Note 3
Financial statements - Notes to the consolidated financial statements
3 Significant accounting policies
Changes in accounting policies
Rent during construction periods
Rental costs associated with operating leases and certain
executory costs (such as property taxes, insurance and
common area maintenance costs) that are incurred during
a construction period are recognized as operating expenses
as of 2006 whereas previously these costs were capitalized.
This change in accounting policy, which Ahold has applied
prospectively from the earliest date practicable, led to a
decrease of net income of EUR 11 and EUR 14 for 2005 and
2004, respectively, and a decrease of equity attributable to
common shareholders of EUR 24 as of December 28, 2003.
Financial guarantee contracts
As of 2006, issuers of certain financial guarantee contracts
are required under IAS 39 "Financial Instruments:
Recognition and Measurement" to include a liability in their
balance sheets representing the fair value of the guarantee
issued. Previously, these guarantees were off-balance sheet
commitments. This change in accounting policy, which
Ahold has applied retrospectively, had a negligible impact on
net income and equity attributable to common shareholders.
In the aggregate, these changes in accounting policies had
a negative impact of EUR 0.01 on basic and diluted net
income per share for both 2005 and 2004.
Consolidation
The consolidated financial statements incorporate the
financial statements of the Company and its subsidiaries.
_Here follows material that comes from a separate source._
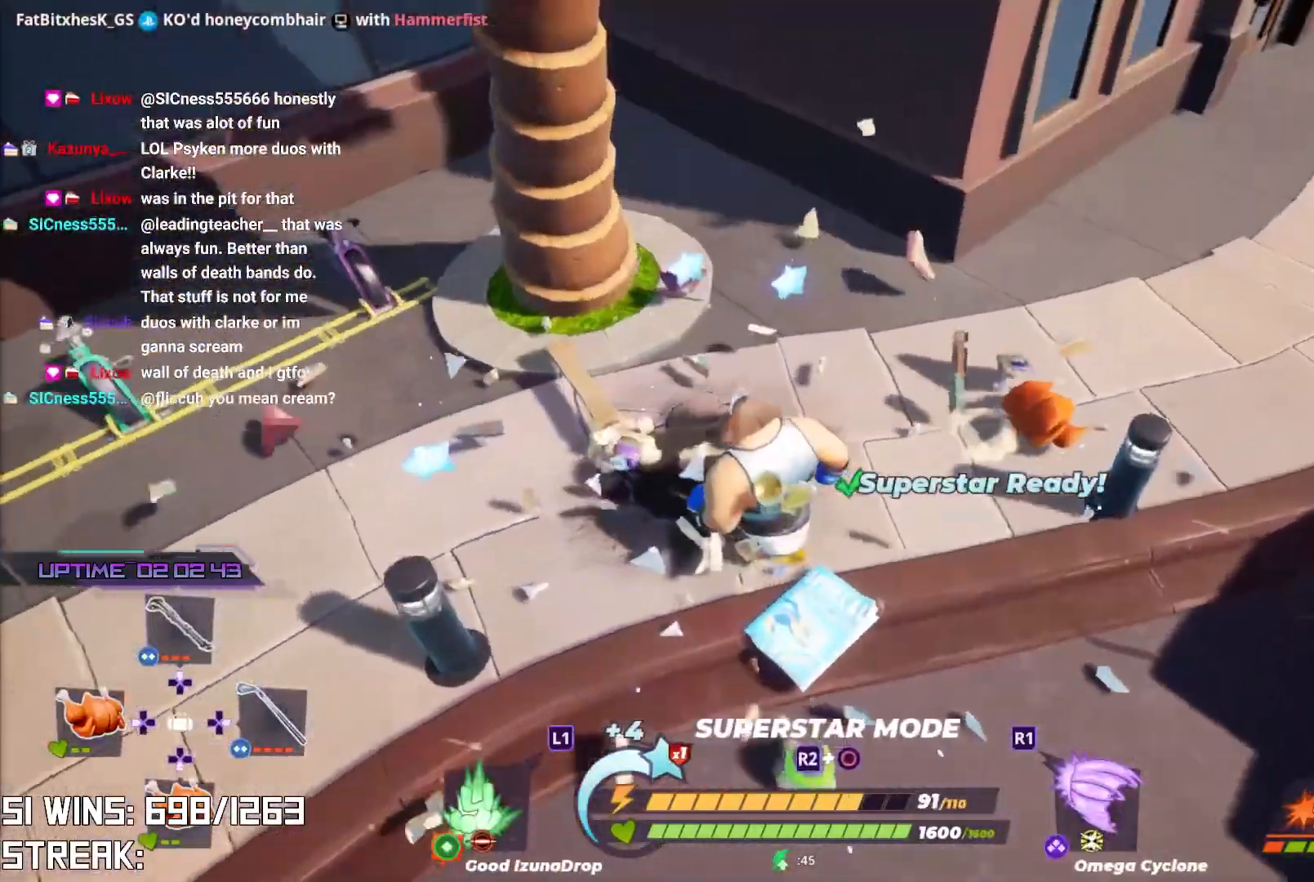
{"buttons": [], "left_stick": "up-left", "right_stick": "down-right", "events": [[150, "right_stick", "up-left"], [250, "right_stick", "center"], [450, "right_stick", "down-right"]]}
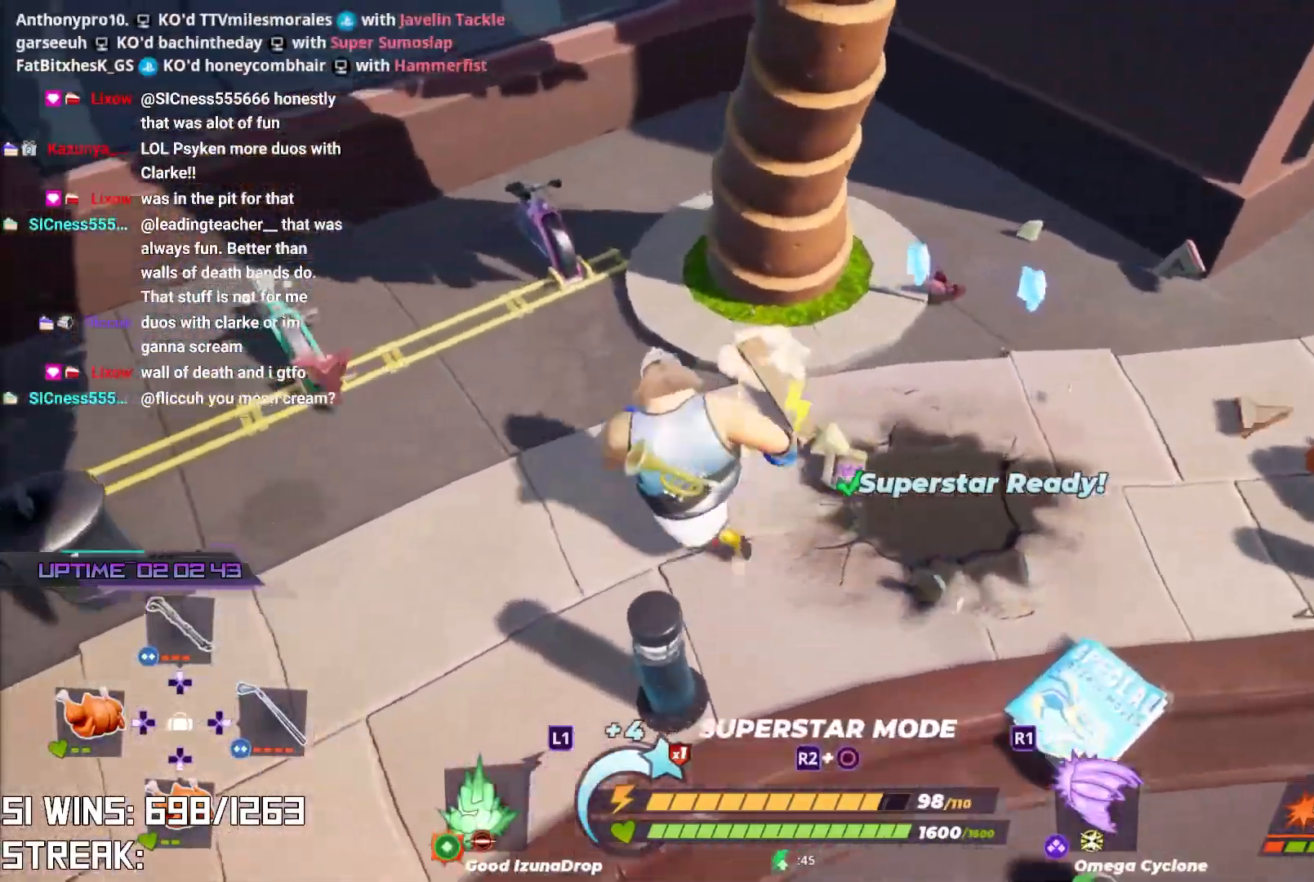
{"buttons": [], "left_stick": "up-right", "right_stick": "down-right", "events": [[50, "left_stick", "up"], [100, "right_stick", "center"], [150, "left_stick", "up-right"], [333, "right_stick", "down-right"]]}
Subsidiaries are entities over which the Company has
control. Control is the power to govern the financial and
operating policies, generally accompanying a shareholding
of more than one-half of the voting rights. The existence and
effect of potential voting rights that are currently exercisable
or convertible are considered when assessing whether the
Company controls another entity. Subsidiaries are fully
consolidated from the date that control commences until
the date that control ceases. All intra-group transactions,
balances, income and expenses are eliminated upon
consolidation. Unrealized losses on intra-group transactions
are eliminated unless the transaction provides evidence of
an impairment of the assets transferred.
Minority interests are recorded in the consolidated balance
sheets and the consolidated statements of operations for
the minority shareholders' share in the net assets and the
income or loss of subsidiaries, respectively. The interest of
minority shareholders in an acquired subsidiary is initially
measured at the minority interest's proportion of the net
fair value of the assets, liabilities and contingent
liabilities recognized. For 2006, 2005 and 2004, the minority
interests in the net assets and net income of subsidiaries
mainly relate to the minority shareholders' interest in
Schuitema N.V. ("Schuitema"), in which Ahold has a
73.2 percent interest. Schuitema applies the structure
regime (governance rules applicable to large companies
in the Netherlands). Ahold, as the majority shareholder,
controls all resolutions at the general meeting of
shareholders and has representation on the Supervisory
Board of Schuitema. Based on these rights, Ahold has
effective control over Schuitema and, accordingly,
Schuitema has been consolidated for all years presented.
Foreign currency translation
The financial statements of each subsidiary are prepared
in its functional currency, which is determined based on the
primary economic environment in which such subsidiary
operates. Transactions in foreign currencies are recorded
at the rates of exchange prevailing at the transaction dates.
At each balance sheet date, monetary items denominated in
foreign currencies are translated into the entity's functional
currency at the then prevailing rates. Exchange differences
arising on the settlement of monetary items, and on the
translation of monetary items, are included in net income for
the period. Goodwill and fair value adjustments arising on
the acquisition of a foreign entity are considered as assets
and liabilities denominated in the functional currency of the
foreign entity.
Upon consolidation, the assets and liabilities of subsidiaries
with a functional currency other than the euro are translated
into euros using exchange rates prevailing at the balance
sheet date. Income and expense items are translated at the
average exchange rates for the respective periods. Exchange
rate differences arising on consolidation are included in
group equity, in the currency translation reserve.
Intercompany loans to and from foreign entities for which
settlement is neither planned nor likely to occur in the
foreseeable future are considered to increase or decrease
the net investment in that foreign entity and the exchange
rate differences relating to these loans are therefore also
included in group equity, in the currency translation reserve.
On the disposal of a foreign operation, in part or in full, the
related cumulative exchange rate difference that was
included in group equity is transferred to the consolidated
statements of operations.
Segmentation
Ahold has determined its reportable segments based on
its internal reporting practices and on how the Company's
management evaluates the performance of operations
and allocates resources. A business segment is a group
of assets and operations engaged in providing products
or services that are subject to risks and returns that are
different from those of other business segments.
A geographical segment is a group of assets and operations
engaged in providing products or services within a particular
economic environment that are subject to risks and
returns that are different from segments operating in other
economic circumstances.
Performance of the segments is evaluated against several
measures, of which operating income is the most important.
Intersegment sales are executed under normal commercial
terms and conditions that would also be available to
unrelated third parties. Net sales are attributed to countries
based on the location of the store or distribution location.